• _WHAT TO DO_
**A)** Decide whether each statement below agrees with the CNC machining text. Answer yes or no, and quote the deciding words of the text exactly. (i) Dividing operations by tool concentration reduces how often tools are changed. (ii) External shapes should be processed before internal shapes and cavities. (iii) Flat and reference surfaces are typically machined after holes.
**B)** Answer these questions from the CNC machining text below, marking each answer like its question:
(i) How many years has the machinist whose insights are summarized worked in the field?
(ii) What two means of clamping does the text suggest when fixtures would interfere with tool movement?
(iii) What should the arrangement of processing sequences focus on maintaining?
**C)** From the CNC machining text below, write out the part that opens with the words containing "CNC processing, also" and closes with "CNC Processing Operations?".

• _TEXT SECTION_
CNC processing, also known as numerical control machining, refers to the use of CNC tools for manufacturing. Since CNC machining is controlled by a computer after programming, it has several advantages: stable processing quality, high precision, high repeatability, the ability to process complex shapes, and high efficiency. In actual processing, human factors and operational experience significantly impact the final quality. Let’s take a look at twelve valuable insights summarized by an experienced CNC machinist with ten years in the field.
How to Divide CNC Processing Operations?
The division of CNC machining operations can generally be done using the following methods:
1.Tool Concentration Division: This method divides operations based on the tools used. The same tool is used to complete all parts of the component that it can work on before moving to the second or third tool for other sections. This reduces tool change frequency, compresses idle time, and minimizes unnecessary positioning errors.
2.Division by Process Areas: For components with extensive CNC machining content, the machining sections can be divided based on structural characteristics, such as inner shapes, outer shapes, curved surfaces, or flat surfaces. Typically, flat and reference surfaces are processed first, followed by holes; simple geometric shapes are processed before complex ones; and areas with lower precision requirements are machined before those with higher precision demands.
3.Division by Rough and Finish Machining: For components prone to deformation during CNC processing, rough machining may lead to deformation requiring reshaping. Generally, rough and finish machining processes should be separated. In summary, when dividing processes, consider the part’s structure and manufacturability, the machine tool’s capabilities, the volume of CNC machining content, installation frequency, and the production organization of your unit. It’s recommended to determine whether to adopt a concentrated or dispersed process principle based on actual conditions, while ensuring it remains reasonable.
What Principles Should Guide the Arrangement of CNC Machining Sequence?
The arrangement of processing sequences should consider the part’s structure, the state of the raw material, and the requirements for positioning and clamping, with a focus on maintaining the rigidity of the workpiece. The sequence should generally follow these principles:
1.The previous CNC operation should not affect the positioning and clamping of the next operation, even if there are general machining operations interspersed.
2.Process internal shapes and cavities before external shapes.
3.Operations using the same positioning or clamping method or the same tool should ideally be connected to reduce the frequency of repetitive positioning, tool changes, and movement of clamps.
4.Multiple operations performed during the same setup should start with those that cause less disruption to the workpiece’s rigidity.
What Aspects Should Be Considered When Determining Workpiece Clamping Methods?
When determining positioning references and clamping schemes, consider the following three points:
1.Aim for consistency among design, processes, and programming calculations.
2.Minimize the number of clamping operations, striving to machine all surfaces in a single setup.
3.Avoid using manual adjustments that occupy machine time.
4.Ensure fixtures are unobstructed, and their positioning and clamping mechanisms do not interfere with tool movement (e.g., causing collisions). In such cases, consider using vices or bottom plate screws for clamping.
How to Determine a Reasonable Tool Setting Point? What is the Relationship Between the Workpiece Coordinate System and the Programming Coordinate System?

• _STORED DATA_
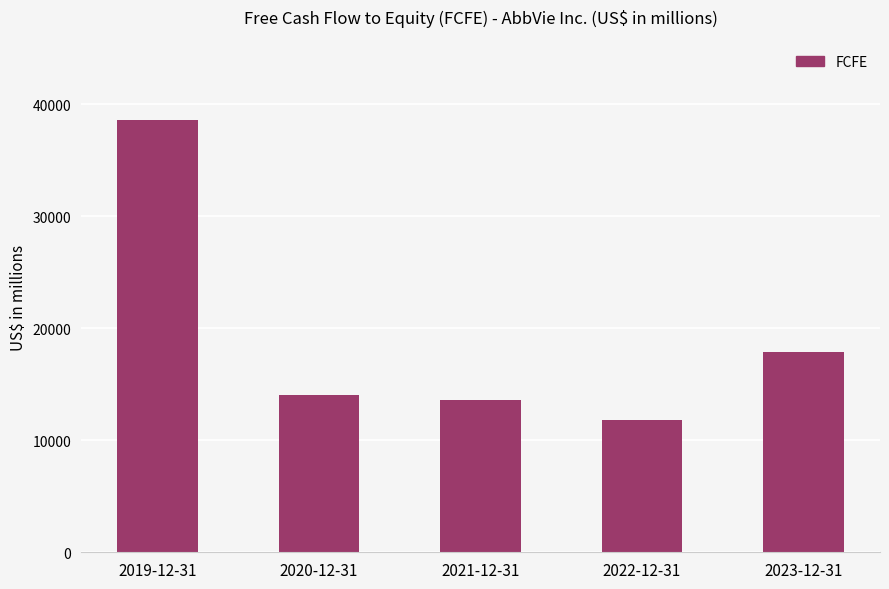

What is the difference between the values at 2019-12-31 and 2020-12-31?

24508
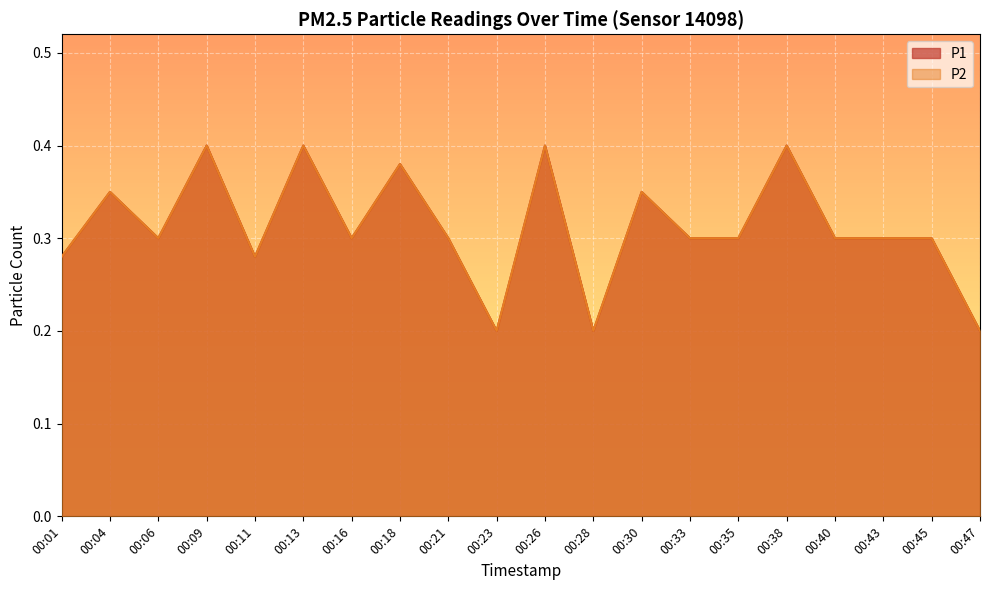

What is the total value across all series at 00:26?

0.8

• _ANSWERS BY ITEM_
**A)**
(i) Yes: "This reduces tool change frequency, compresses idle time, and minimizes unnecessary positioning errors."
(ii) No: "Process internal shapes and cavities before external shapes."
(iii) No: "Typically, flat and reference surfaces are processed first, followed by holes"

**B)**
(i) Ten years.
(ii) Vices or bottom plate screws.
(iii) The rigidity of the workpiece.

**C)**
CNC processing, also known as numerical control machining, refers to the use of CNC tools for manufacturing. Since CNC machining is controlled by a computer after programming, it has several advantages: stable processing quality, high precision, high repeatability, the ability to process complex shapes, and high efficiency. In actual processing, human factors and operational experience significantly impact the final quality. Let’s take a look at twelve valuable insights summarized by an experienced CNC machinist with ten years in the field.
How to Divide CNC Processing Operations?